Wherever the word "results" appears in the entries, copy the whole line.

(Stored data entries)
________

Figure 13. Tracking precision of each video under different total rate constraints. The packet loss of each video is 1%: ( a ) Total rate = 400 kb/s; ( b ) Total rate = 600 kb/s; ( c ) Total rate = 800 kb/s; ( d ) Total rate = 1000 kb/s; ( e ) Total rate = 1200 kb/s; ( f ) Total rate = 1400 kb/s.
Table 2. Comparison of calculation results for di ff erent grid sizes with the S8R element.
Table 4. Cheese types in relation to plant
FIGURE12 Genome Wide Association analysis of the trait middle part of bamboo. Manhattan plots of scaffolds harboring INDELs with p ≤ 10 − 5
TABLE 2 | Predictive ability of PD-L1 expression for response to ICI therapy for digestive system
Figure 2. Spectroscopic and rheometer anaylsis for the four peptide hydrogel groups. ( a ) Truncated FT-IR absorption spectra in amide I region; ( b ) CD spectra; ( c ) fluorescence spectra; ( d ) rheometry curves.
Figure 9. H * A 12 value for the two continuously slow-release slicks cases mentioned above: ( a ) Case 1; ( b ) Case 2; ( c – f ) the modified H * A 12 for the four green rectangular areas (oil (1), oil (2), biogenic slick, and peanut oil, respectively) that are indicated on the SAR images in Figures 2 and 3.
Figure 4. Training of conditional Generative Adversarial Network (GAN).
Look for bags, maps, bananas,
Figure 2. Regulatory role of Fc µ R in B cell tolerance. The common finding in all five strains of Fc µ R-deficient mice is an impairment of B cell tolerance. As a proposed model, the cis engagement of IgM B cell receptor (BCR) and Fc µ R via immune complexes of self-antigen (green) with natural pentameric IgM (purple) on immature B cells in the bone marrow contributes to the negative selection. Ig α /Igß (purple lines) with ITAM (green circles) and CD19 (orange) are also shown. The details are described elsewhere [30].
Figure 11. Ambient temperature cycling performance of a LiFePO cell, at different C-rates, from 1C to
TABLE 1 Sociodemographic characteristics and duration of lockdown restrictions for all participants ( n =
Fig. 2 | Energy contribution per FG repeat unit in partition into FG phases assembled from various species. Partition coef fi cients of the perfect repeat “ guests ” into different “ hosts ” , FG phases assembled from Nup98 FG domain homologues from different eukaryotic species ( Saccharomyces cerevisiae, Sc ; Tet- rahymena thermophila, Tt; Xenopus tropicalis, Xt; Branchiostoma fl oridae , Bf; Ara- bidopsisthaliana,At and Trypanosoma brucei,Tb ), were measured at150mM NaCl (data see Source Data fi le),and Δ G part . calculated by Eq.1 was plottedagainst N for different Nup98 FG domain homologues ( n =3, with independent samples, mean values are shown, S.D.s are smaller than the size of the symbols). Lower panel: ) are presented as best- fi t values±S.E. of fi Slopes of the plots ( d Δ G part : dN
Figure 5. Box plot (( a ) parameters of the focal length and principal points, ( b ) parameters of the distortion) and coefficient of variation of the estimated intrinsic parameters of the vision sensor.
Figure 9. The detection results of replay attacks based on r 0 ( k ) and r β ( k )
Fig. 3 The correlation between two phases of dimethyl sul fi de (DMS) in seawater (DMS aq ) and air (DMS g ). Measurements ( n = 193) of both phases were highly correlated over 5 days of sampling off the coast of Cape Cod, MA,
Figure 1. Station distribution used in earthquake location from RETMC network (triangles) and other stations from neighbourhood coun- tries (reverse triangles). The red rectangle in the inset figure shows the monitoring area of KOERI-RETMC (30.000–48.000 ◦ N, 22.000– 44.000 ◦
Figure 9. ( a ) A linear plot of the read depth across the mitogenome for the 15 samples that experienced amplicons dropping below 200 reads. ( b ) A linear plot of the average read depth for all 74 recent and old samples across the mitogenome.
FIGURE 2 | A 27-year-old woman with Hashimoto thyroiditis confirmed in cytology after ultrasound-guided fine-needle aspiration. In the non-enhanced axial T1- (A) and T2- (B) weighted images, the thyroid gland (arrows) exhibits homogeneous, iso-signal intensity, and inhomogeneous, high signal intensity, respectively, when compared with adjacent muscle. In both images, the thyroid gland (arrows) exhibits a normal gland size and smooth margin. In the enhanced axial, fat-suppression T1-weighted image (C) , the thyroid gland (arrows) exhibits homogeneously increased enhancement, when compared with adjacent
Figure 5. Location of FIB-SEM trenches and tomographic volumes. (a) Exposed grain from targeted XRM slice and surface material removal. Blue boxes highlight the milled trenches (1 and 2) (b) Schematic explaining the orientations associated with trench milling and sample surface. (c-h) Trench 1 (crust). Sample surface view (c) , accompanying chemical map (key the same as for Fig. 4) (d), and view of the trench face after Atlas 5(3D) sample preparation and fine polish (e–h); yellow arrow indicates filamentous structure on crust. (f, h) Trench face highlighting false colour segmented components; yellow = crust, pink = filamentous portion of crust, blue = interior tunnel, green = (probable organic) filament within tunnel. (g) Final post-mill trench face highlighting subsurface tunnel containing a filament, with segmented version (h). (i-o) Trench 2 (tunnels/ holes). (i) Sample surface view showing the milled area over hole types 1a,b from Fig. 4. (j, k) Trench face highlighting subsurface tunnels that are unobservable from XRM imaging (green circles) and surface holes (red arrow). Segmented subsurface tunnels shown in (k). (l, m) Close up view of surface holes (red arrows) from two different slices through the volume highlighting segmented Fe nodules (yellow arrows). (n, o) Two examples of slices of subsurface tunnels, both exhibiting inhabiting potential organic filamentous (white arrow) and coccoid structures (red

________

Reply:
Table 2. Comparison of calculation results for di ff erent grid sizes with the S8R element.
Figure 9. The detection results of replay attacks based on r 0 ( k ) and r β ( k )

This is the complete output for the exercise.